Human rights: civil rights not engaged by legal aid bid
In Beggs v Scottish Legal Aid Board and Scottish Information Commissioner [2022] CSIH 24 (10 May 2022), Mr Beggs (“B”) reclaimed a Lord Ordinary’s refusal of a petition for judicial review of a Scottish Legal Aid Board (“SLAB”) decision to refuse an application for legal aid.
Background
B, a serving life prisoner convicted of murder in 2001, continued to maintain his innocence. He attempted to secure exculpatory information from Strathclyde Police by submitting freedom of information (“FOI”) requests. In 2011, the Scottish Information Commissioner determined that certain information requested was exempt from disclosure. The Inner House affirmed the Commissioner’s decision in January 2014.
In November 2015, SLAB refused B’s application for legal aid to appeal the Commissioner’s decision to the UK Supreme Court (“UKSC”). B sought judicial review of that decision, but a Lord Ordinary refused permission to proceed as no Wednesbury unreasonableness had been identified and there was no real prospect of B succeeding. A second application for legal aid was refused and again challenged; this went to a substantive hearing but the petition was again dismissed.

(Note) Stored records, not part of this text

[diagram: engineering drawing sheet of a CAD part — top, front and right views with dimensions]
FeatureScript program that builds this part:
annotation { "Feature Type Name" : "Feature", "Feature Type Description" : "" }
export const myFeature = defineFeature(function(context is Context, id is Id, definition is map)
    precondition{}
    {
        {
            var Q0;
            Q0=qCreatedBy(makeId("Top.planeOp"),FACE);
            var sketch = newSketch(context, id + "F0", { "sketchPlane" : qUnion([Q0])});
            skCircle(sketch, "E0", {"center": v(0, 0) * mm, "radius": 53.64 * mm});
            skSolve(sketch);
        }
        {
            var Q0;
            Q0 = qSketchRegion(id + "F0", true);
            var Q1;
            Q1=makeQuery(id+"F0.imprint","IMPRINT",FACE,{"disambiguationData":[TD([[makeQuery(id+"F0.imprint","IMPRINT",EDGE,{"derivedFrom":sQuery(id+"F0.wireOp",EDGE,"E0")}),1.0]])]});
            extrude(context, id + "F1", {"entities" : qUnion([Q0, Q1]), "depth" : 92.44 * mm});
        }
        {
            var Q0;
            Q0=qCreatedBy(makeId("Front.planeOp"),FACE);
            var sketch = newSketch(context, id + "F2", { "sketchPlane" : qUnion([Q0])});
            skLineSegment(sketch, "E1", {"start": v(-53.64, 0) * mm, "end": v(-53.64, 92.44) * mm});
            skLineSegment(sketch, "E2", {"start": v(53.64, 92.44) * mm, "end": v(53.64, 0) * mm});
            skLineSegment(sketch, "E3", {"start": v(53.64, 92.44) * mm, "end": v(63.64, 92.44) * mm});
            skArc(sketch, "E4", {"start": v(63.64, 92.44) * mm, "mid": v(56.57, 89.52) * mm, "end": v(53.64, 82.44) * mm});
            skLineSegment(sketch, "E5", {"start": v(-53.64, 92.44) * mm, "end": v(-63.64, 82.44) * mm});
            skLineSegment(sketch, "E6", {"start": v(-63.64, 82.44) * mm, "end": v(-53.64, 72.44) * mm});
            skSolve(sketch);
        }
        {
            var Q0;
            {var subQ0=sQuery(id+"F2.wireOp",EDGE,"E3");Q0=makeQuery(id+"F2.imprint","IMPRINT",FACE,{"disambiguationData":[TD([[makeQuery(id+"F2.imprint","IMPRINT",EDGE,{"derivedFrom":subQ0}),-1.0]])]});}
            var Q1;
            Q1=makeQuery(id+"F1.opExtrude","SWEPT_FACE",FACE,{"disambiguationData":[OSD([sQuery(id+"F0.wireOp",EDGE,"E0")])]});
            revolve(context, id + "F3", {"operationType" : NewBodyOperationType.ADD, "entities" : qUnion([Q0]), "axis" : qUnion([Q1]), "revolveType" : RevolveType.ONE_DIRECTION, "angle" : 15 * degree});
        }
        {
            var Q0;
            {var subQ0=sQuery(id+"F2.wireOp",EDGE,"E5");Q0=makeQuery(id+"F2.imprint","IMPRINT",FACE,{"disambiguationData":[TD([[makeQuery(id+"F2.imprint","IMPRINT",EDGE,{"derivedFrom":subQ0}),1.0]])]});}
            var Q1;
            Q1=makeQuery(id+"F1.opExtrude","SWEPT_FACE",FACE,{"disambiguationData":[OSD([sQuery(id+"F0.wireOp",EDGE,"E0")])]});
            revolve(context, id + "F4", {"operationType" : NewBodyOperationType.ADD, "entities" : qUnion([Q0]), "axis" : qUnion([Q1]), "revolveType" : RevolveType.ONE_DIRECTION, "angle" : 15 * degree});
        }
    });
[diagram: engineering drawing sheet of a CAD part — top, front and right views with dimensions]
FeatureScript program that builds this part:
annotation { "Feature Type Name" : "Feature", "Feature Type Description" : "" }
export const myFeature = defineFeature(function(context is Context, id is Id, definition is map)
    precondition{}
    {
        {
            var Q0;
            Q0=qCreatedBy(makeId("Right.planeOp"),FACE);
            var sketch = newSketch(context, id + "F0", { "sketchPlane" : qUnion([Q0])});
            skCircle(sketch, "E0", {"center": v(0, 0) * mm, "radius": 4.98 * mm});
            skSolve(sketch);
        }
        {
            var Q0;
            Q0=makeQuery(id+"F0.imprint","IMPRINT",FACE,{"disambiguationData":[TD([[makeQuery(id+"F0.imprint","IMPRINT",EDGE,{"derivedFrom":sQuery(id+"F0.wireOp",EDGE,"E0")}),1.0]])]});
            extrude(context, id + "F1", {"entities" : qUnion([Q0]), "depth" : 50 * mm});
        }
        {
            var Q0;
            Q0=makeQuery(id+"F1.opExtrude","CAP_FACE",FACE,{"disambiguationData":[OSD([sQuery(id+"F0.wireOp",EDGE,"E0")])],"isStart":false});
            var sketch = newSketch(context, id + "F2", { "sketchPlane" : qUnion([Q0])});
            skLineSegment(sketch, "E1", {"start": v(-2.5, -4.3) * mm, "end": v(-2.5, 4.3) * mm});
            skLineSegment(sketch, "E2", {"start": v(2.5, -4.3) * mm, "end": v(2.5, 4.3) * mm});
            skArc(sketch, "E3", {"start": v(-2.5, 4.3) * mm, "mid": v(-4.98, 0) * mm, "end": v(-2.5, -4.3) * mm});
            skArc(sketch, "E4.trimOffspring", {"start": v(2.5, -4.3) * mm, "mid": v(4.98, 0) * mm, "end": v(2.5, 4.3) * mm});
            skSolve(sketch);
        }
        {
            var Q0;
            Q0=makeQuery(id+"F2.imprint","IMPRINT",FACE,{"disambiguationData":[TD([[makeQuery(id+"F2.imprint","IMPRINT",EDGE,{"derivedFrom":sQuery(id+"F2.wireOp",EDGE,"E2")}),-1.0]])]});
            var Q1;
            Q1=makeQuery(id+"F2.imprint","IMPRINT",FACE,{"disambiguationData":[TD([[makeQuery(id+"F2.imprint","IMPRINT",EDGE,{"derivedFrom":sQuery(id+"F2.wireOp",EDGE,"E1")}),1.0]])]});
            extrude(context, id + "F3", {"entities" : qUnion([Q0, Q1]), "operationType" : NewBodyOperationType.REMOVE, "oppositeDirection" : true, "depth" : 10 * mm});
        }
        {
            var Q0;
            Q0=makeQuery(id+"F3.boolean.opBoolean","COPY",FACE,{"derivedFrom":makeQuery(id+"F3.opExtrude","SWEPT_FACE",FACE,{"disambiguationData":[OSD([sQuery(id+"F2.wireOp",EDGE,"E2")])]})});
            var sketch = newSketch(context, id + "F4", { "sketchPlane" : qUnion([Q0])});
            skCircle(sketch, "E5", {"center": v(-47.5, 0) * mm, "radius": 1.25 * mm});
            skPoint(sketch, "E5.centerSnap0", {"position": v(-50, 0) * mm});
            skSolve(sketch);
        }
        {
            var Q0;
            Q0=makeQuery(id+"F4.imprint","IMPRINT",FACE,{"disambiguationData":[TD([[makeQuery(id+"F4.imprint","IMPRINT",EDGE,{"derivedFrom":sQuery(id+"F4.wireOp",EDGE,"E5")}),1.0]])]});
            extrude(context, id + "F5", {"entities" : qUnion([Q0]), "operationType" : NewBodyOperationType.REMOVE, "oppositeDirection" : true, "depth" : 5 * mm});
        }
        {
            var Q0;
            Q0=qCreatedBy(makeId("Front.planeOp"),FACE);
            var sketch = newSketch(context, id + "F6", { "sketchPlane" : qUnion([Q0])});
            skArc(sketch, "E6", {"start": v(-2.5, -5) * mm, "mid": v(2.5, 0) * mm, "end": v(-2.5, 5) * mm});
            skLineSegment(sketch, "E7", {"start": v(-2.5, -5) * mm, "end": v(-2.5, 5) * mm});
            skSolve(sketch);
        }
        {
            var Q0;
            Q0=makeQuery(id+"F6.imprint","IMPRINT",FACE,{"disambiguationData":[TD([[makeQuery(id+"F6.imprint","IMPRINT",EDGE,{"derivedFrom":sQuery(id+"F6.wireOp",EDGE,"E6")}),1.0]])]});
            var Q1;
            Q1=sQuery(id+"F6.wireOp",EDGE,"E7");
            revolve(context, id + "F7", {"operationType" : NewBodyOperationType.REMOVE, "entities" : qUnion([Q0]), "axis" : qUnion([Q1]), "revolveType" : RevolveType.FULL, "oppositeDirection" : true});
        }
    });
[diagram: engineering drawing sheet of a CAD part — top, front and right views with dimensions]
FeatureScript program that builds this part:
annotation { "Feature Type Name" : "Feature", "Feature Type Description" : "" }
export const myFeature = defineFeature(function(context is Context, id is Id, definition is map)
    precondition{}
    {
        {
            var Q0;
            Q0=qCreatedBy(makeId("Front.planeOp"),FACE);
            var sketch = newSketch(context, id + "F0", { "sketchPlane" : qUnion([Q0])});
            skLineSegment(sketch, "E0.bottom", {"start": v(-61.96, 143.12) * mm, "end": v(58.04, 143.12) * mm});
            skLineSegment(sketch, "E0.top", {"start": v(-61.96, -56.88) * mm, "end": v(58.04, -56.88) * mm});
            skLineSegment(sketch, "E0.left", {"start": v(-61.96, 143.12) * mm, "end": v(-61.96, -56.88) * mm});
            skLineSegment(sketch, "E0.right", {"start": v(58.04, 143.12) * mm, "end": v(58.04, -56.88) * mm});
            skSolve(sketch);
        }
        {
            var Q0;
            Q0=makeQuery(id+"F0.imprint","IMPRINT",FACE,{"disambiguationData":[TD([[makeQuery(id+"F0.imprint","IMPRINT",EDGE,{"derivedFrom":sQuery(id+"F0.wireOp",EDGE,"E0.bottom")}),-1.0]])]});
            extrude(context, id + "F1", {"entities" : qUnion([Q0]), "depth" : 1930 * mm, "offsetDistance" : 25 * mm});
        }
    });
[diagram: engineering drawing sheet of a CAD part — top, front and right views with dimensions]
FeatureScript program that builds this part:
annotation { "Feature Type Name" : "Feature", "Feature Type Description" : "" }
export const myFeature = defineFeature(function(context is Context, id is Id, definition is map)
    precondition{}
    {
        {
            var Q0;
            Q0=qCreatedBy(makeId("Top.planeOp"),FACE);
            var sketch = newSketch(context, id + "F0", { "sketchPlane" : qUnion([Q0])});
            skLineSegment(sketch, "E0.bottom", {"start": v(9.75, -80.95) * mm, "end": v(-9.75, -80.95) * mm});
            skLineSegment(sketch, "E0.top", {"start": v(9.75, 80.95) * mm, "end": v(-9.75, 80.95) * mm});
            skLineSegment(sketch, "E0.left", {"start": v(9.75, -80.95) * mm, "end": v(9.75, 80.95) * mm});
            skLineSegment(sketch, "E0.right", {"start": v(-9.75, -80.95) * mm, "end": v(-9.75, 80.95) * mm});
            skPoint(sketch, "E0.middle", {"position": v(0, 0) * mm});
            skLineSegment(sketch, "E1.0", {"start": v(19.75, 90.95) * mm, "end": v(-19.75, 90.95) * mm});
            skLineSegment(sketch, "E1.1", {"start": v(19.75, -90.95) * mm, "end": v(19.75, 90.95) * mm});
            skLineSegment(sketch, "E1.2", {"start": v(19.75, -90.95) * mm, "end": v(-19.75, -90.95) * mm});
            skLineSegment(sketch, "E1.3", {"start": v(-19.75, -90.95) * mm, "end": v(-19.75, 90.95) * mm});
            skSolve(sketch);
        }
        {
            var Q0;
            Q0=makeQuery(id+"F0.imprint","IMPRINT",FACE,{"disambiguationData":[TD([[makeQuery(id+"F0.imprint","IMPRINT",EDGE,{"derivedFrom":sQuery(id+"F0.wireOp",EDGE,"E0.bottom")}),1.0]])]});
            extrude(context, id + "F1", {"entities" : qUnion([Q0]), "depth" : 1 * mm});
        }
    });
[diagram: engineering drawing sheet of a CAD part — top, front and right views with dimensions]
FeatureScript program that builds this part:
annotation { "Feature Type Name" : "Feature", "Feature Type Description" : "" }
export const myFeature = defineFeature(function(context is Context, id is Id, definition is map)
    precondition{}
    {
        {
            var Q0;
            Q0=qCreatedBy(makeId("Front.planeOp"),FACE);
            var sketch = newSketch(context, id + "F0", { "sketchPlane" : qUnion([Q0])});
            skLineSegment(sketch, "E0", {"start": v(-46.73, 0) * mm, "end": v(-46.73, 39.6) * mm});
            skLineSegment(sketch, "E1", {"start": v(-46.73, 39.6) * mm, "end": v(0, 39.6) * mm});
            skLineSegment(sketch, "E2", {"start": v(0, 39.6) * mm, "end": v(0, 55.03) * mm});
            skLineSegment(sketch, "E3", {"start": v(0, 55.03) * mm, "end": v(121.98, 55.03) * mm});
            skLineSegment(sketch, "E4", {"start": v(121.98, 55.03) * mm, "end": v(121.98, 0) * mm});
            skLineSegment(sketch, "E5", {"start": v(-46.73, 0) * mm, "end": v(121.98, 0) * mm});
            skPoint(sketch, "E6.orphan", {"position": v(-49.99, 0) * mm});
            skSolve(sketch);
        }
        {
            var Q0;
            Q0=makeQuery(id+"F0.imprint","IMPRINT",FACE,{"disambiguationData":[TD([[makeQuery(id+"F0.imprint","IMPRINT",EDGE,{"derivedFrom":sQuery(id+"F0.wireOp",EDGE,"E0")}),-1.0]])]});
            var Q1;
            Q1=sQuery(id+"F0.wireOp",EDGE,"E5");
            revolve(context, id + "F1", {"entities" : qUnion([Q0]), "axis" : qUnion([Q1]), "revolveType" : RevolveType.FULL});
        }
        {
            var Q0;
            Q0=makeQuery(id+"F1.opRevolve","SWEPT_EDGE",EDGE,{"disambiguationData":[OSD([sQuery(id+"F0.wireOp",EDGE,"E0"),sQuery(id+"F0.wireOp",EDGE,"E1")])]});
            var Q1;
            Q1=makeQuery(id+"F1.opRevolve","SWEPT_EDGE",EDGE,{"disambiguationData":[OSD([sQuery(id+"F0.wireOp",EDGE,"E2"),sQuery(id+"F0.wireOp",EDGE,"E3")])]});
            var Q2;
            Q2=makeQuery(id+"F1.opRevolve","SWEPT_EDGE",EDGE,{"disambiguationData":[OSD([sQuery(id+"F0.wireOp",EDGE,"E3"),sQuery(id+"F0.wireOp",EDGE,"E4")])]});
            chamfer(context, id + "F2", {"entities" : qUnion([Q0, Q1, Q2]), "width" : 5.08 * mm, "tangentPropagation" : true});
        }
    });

On 28 February 2018, B submitted a revised second FOI request to Police Scotland. By then he had lodged a third application for legal aid to pursue a challenge to the decision of the Extra Division in the UKSC. SLAB refused the legal aid application on 19 September 2018 as the second FOI request had yet to be determined, meaning B had not exhausted fully his legal remedies.
B petitioned for judicial review seeking (i) reduction of SLAB’s decision dated 19 September 2018, and (ii) declarator that SLAB’s refusal to grant legal aid for an appeal to the UKSC was unreasonable and unlawful at common law and under s 6 of the Human Rights Act 1998. It was submitted, inter alia, that SLAB’s decision breached B’s right of access to justice and his rights under s 6 of the Act. A proper assessment by SLAB would have confirmed the importance of the appeal to wider society as well as to B. The proposed appeal affected B’s civil rights, thus engaging his article 6 rights.
The Lord Ordinary held that SLAB’s decision was not irrational or unlawful. Furthermore, an application for legal aid did not engage a civil right under article 6. His opinion referred to Masson v Netherlands (1996) 22 EHRR 491, which held that “the grant to a public authority of such a measure of discretion indicates that no actual right is recognised in law” (para 51).
B challenged the decision. The grounds of appeal raised the issues:
- Does an application for civil legal aid engage a civil right in terms of article 6 ECHR?
- Does B represent the interests of wider society?
- Did the refusal to grant legal aid breach B’s right to a fair trial?
The decision
The Inner House determined that a legal aid application did not engage a civil right under article 6. B’s assertion was misconceived both under domestic legislation and ECHR jurisprudence. Article 6 presupposed a dispute directly decisive for a private right said on arguable grounds to be recognised by domestic law (Boulois v Luxembourg (2012) 55 EHRR 32, para 90).
Applying Masson, the wide discretion afforded to SLAB demonstrated that no actual right was enshrined or recognised in law. Even in cases concerning fundamental human rights, article 6 did not afford an unqualified right to obtain legal aid to pursue a claim as far as the litigant wished (NJDB v UK 2015 Fam LR 150 at para 74).
The court did, however, state that there could be circumstances where, notwithstanding the absence of an absolute right, SLAB’s refusal would be an unjustifiable interference with the right of access to the court (para 28).
On ground 2, it was held that B did not represent wider society. On ground 3, any post-conviction rights to recover information did not require the allocation of public funds for any proposed appeal to the UKSC, therefore the refusal did not breach B’s article 6 rights.
Commentary
This judgment reiterates the wide discretion afforded to SLAB in determining whether to grant civil legal aid. It reaffirms that the court has no jurisdiction to substitute its own views.
While it was unremarkable that the court agreed with the Lord Ordinary that an application for civil legal aid did not engage a civil right under ECHR article 6, what is of greater interest is the statement that there could be circumstances where notwithstanding the absence of an absolute right, SLAB’s refusal to grant legal aid could be an “unjustifiable interference” with the right of access to the court. It will be interesting to observe how this will be tested by applicants seeking civil legal aid in future.